People called him a flashy striker with no substance, who would get found out by any half decent striker. (Despite his kickboxing accolades rivalling Stephen 'Wonderboy' Thompson's.) 

Then when he was scoring ridiculous knockout after ridiculous knockout, people started saying he'd get taken down and exposed on the ground - yet his last two wins have come via wrestling and Ground and pound and most recently a toe hold that you so rarely see from even the most experienced grapplers (Off the top of my head I think only Barnett and Mir have won by Toehold in a big promotion.) 

I get people not liking him for his cocky style but I just don't see how his fights don't appeal.


----------



## Joabbuac (Jan 31, 2009)

ClydebankBlitz said:


> If you forget this card when Ben Henderson was on it...when has Coker done this before?
> 
> *Bellator 152* - Big names if you count kickboxing. No one to bring in a single MMA casual though who doesn't already know Patricky. Patricky could have benefited from some exposure and is a great fighter.
> 
> ...


Can't have a big draw on every card... the draws in the card before are supposed to attract people to the next event. People watch Kimbo-Dada,Shamrock-Gracie and hopefully it makes people want to watch 150. 

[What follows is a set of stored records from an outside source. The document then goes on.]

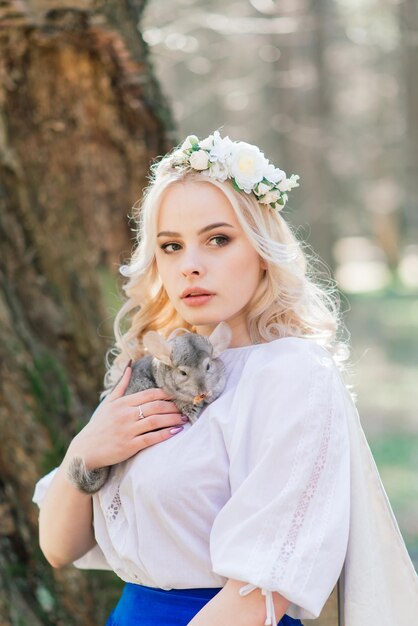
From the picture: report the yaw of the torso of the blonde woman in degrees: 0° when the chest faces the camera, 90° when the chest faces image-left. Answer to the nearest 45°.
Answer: approximately 45°

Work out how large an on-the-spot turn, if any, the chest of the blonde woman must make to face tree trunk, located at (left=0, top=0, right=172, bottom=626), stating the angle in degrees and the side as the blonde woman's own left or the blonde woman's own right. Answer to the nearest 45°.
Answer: approximately 135° to the blonde woman's own right

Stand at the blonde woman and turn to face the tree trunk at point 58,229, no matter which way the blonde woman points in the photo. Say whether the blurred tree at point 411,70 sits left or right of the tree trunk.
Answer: right

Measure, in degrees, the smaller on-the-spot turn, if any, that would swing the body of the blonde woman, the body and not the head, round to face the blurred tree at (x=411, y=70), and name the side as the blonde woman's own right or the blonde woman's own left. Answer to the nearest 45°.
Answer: approximately 135° to the blonde woman's own right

Though like i said, not sure if it's working... I would imagine those two fights turned a bunch of people off mma.


----------



## RangerClydeTheBlue (Jul 11, 2012)

Joabbuac said:


> Can't have a big draw on every card... the draws in the card before are supposed to attract people to the next event. People watch Kimbo-Dada,Shamrock-Gracie and hopefully it makes people want to watch 150.
> 
> Though like i said, not sure if it's working... I would imagine those two fights turned a bunch of people off mma.


I just wouldn't mind either spreading out the "big freakshows" a little bit, so you can focus on guys like Lima, Held, Dantas etc. who will actually put on impressive performances, or better yet just focus all your promotion on the actual talent as opposed to the freaks.

The mistreatment of Will Brooks in Bellator almost worse than anything UFC has done. They are basically saying Brooks is nothing and doesn't even need a fight.


----------



## Joabbuac (Jan 31, 2009)

ClydebankBlitz said:


> I just wouldn't mind either spreading out the "big freakshows" a little bit, so you can focus on guys like Lima, Held, Dantas etc. who will actually put on impressive performances, or better yet just focus all your promotion on the actual talent as opposed to the freaks.
> 
> The mistreatment of Will Brooks in Bellator almost worse than anything UFC has done. They are basically saying Brooks is nothing and doesn't even need a fight.


Yeah... for all of how people say the UFC has mistreated fighters like Fitch, Okami... cutting them to early because they are not fun to watch, Bellator is worst, treating champions like Brooks and Askren as expendable.


----------